Task prompt:
Please write out exactly the lines of the data below from the line holding "With respect to service, the" through the line holding "IT IS SO ORDERED.", and leave out the rest.

--------------------------------

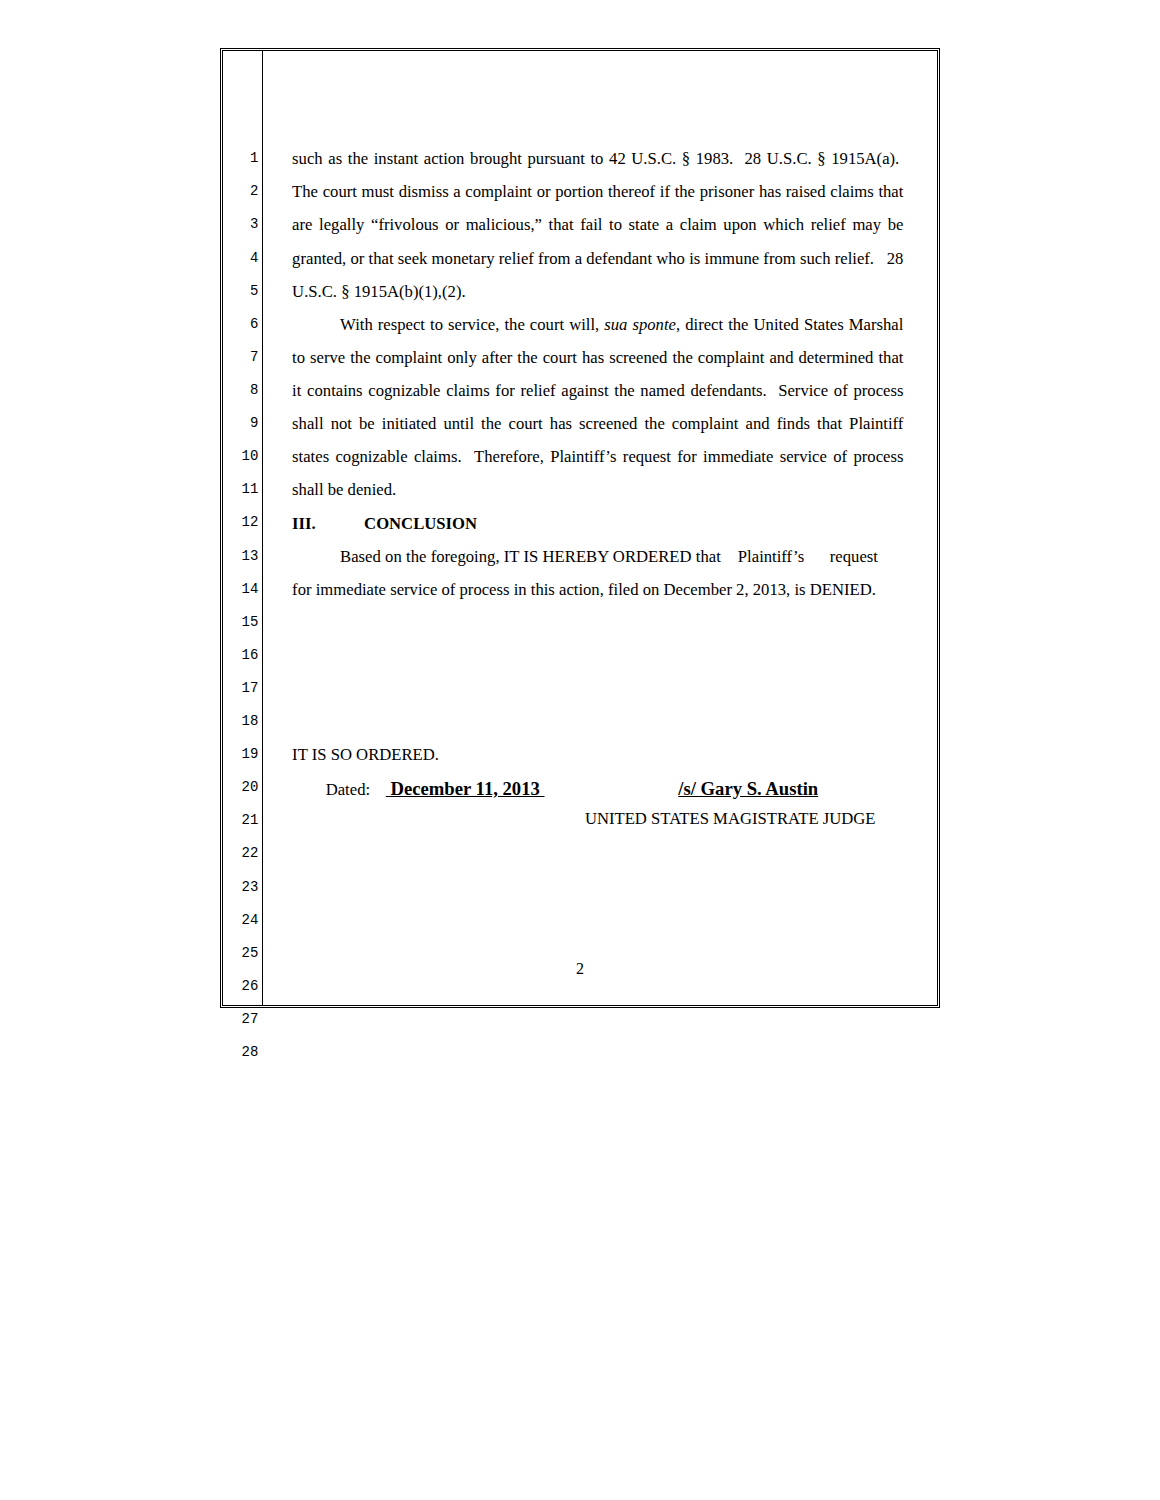1
2
3
4
5
6
7
8
9
10
11
12
13
14
15
16
17
18
19
20
21
22
23
24
25
26
27
28
such as the instant action brought pursuant to 42 U.S.C. § 1983. 28 U.S.C. § 1915A(a). The court must dismiss a complaint or portion thereof if the prisoner has raised claims that are legally “frivolous or malicious,” that fail to state a claim upon which relief may be granted, or that seek monetary relief from a defendant who is immune from such relief. 28 U.S.C. § 1915A(b)(1),(2).
With respect to service, the court will, sua sponte, direct the United States Marshal to serve the complaint only after the court has screened the complaint and determined that it contains cognizable claims for relief against the named defendants. Service of process shall not be initiated until the court has screened the complaint and finds that Plaintiff states cognizable claims. Therefore, Plaintiff’s request for immediate service of process shall be denied.
III. CONCLUSION
Based on the foregoing, IT IS HEREBY ORDERED that Plaintiff’s request for immediate service of process in this action, filed on December 2, 2013, is DENIED.
IT IS SO ORDERED.
Dated: December 11, 2013 /s/ Gary S. Austin
UNITED STATES MAGISTRATE JUDGE
2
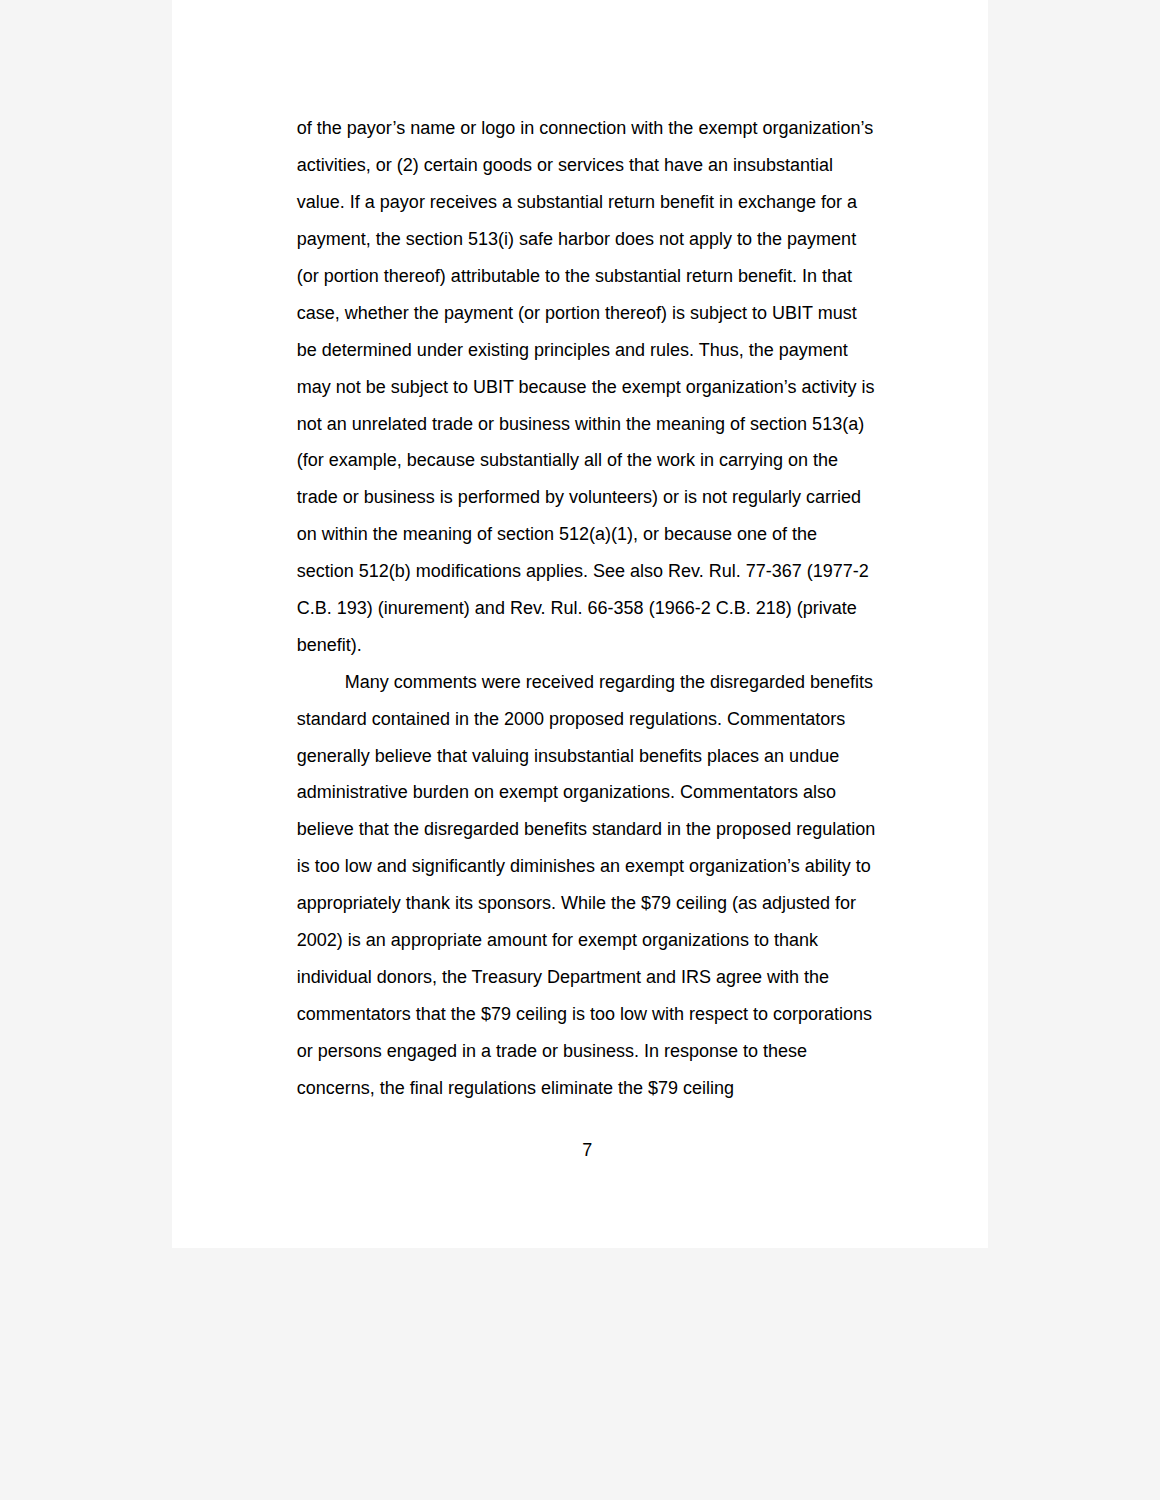of the payor’s name or logo in connection with the exempt organization’s activities, or (2) certain goods or services that have an insubstantial value. If a payor receives a substantial return benefit in exchange for a payment, the section 513(i) safe harbor does not apply to the payment (or portion thereof) attributable to the substantial return benefit. In that case, whether the payment (or portion thereof) is subject to UBIT must be determined under existing principles and rules. Thus, the payment may not be subject to UBIT because the exempt organization’s activity is not an unrelated trade or business within the meaning of section 513(a) (for example, because substantially all of the work in carrying on the trade or business is performed by volunteers) or is not regularly carried on within the meaning of section 512(a)(1), or because one of the section 512(b) modifications applies. See also Rev. Rul. 77-367 (1977-2 C.B. 193) (inurement) and Rev. Rul. 66-358 (1966-2 C.B. 218) (private benefit).
Many comments were received regarding the disregarded benefits standard contained in the 2000 proposed regulations. Commentators generally believe that valuing insubstantial benefits places an undue administrative burden on exempt organizations. Commentators also believe that the disregarded benefits standard in the proposed regulation is too low and significantly diminishes an exempt organization’s ability to appropriately thank its sponsors. While the $79 ceiling (as adjusted for 2002) is an appropriate amount for exempt organizations to thank individual donors, the Treasury Department and IRS agree with the commentators that the $79 ceiling is too low with respect to corporations or persons engaged in a trade or business. In response to these concerns, the final regulations eliminate the $79 ceiling
7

--------------------------------

Response below:
With respect to service, the court will, sua sponte, direct the United States Marshal to serve the complaint only after the court has screened the complaint and determined that it contains cognizable claims for relief against the named defendants. Service of process shall not be initiated until the court has screened the complaint and finds that Plaintiff states cognizable claims. Therefore, Plaintiff’s request for immediate service of process shall be denied.
III. CONCLUSION
Based on the foregoing, IT IS HEREBY ORDERED that Plaintiff’s request for immediate service of process in this action, filed on December 2, 2013, is DENIED.
IT IS SO ORDERED.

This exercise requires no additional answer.